Convert 4 byte utf8 to two surrogate utf16 and back not implemented
rovasiras opened this issue · comments
Converter function utf8s to utf16 has not capatiblity 4 byte utf8s to two utf16 surrogates and back. It could be resolved with
4 utf8->utf32->2 utf16 surrogates conversion. See: Unicode faq about "utf8, utf16, utf32".
The back conversion is implementable with same logic. The utf8s first byte xf0 to xf7.
It needs for languages/scripts which are in the codearea >0xffff. I think, for example Old Hungarian scripts.
@caolanm what do you think?
Theoretically, C++11 provides such transformations in the <codecvt>
header, and WinAPI in the functions MultiByteToWideChar/WideCharToMultiByte. But <codecvt>
is deprecated in C++17 and WinAPI is available only on Windows and require two iterations over the string.
Theoretically, C++11 provides such transformations in the
<codecvt>
header, and WinAPI in the functions MultiByteToWideChar/WideCharToMultiByte.

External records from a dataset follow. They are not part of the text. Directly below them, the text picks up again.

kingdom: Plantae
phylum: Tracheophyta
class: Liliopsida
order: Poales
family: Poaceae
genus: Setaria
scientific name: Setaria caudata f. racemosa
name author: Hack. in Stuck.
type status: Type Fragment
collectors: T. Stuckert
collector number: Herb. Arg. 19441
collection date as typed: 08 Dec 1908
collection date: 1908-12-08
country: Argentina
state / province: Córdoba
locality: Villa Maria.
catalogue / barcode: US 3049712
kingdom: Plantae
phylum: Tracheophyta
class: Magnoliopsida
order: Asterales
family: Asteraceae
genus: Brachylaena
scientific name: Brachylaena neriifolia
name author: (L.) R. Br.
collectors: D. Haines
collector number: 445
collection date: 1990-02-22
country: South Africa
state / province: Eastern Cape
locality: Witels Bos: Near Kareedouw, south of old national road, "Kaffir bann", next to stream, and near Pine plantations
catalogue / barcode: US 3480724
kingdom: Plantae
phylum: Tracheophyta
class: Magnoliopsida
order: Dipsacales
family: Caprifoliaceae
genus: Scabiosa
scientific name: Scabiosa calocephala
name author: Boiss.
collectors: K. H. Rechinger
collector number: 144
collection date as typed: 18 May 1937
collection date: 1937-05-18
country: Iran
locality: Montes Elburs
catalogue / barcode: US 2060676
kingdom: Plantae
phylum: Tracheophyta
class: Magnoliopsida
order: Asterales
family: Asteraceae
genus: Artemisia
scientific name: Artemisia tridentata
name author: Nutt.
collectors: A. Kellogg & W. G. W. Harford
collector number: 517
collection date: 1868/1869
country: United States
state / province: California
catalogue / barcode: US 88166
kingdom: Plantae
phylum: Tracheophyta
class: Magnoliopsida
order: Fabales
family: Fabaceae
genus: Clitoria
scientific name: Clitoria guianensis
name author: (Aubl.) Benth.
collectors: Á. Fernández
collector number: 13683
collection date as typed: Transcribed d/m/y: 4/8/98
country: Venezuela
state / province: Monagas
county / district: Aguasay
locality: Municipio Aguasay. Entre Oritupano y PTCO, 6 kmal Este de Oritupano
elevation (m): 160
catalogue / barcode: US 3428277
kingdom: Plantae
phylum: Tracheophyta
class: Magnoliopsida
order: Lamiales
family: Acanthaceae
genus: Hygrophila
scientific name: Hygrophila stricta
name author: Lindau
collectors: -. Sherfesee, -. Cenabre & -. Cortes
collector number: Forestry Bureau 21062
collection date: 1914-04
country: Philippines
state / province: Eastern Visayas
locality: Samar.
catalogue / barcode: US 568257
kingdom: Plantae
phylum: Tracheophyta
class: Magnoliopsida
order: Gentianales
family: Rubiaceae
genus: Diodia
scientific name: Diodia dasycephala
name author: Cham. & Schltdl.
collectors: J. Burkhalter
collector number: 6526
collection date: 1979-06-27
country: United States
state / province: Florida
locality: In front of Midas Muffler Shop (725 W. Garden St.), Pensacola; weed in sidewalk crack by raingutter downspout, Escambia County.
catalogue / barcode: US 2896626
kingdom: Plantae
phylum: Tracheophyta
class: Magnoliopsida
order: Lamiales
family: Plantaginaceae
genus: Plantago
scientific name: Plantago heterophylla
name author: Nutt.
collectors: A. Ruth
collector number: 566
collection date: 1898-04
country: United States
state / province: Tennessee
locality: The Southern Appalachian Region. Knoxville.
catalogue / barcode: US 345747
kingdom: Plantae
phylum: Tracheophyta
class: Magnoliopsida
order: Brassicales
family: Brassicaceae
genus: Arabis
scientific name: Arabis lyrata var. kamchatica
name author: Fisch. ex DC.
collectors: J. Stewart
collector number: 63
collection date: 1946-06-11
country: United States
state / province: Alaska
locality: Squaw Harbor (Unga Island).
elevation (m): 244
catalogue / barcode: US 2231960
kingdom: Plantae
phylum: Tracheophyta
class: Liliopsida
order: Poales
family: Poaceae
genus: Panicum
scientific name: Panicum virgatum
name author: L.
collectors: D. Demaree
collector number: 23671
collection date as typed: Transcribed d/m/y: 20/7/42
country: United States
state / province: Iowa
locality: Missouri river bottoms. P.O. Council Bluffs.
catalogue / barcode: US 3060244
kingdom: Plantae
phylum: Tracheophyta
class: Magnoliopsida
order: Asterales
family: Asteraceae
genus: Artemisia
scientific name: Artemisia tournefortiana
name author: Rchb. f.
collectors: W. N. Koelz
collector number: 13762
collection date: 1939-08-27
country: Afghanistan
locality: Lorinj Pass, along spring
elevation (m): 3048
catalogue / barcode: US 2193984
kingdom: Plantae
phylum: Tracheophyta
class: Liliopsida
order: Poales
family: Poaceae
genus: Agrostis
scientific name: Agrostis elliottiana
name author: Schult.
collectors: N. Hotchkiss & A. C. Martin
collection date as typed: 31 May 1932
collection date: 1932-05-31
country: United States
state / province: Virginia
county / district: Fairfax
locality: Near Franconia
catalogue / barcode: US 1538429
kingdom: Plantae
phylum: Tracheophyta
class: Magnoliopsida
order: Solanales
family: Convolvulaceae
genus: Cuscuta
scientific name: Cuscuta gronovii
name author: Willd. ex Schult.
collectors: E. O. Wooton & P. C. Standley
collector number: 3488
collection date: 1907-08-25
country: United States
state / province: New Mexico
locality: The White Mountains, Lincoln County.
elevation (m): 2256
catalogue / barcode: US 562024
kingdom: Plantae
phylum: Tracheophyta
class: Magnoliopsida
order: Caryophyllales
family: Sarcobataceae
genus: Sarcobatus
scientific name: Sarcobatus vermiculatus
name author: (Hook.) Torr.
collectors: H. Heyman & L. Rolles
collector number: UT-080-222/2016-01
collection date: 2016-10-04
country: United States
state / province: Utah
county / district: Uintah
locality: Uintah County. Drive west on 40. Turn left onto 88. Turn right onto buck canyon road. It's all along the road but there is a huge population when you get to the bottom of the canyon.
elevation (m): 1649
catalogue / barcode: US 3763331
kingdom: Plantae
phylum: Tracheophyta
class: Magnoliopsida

But<codecvt>
is deprecated in C++17 and WinAPI is available only on Windows and require two iterations over the string.
@cuellius I know it well. I wrote about hunspell/csutil.cxx file's u16_u8 and u8_u16 functions!
@caolanm In the hunspell/csutil.cxx source code commented in u8_u16 and u16_u8 functions as conversion 4 utf8 byte are not implemented yet.
I think, the algorithm in #851 (comment) is could be useful.
See: Unicode faq about "utf8, utf16 utf32"
@caolanm I'm working on it.
@caolanm There is in the Unicode standard 15.0 version arabic extension, which section is upper than 0xFFFF code.
However I promissed, I will to do prepare this problem, I can not. I have a lot of another works.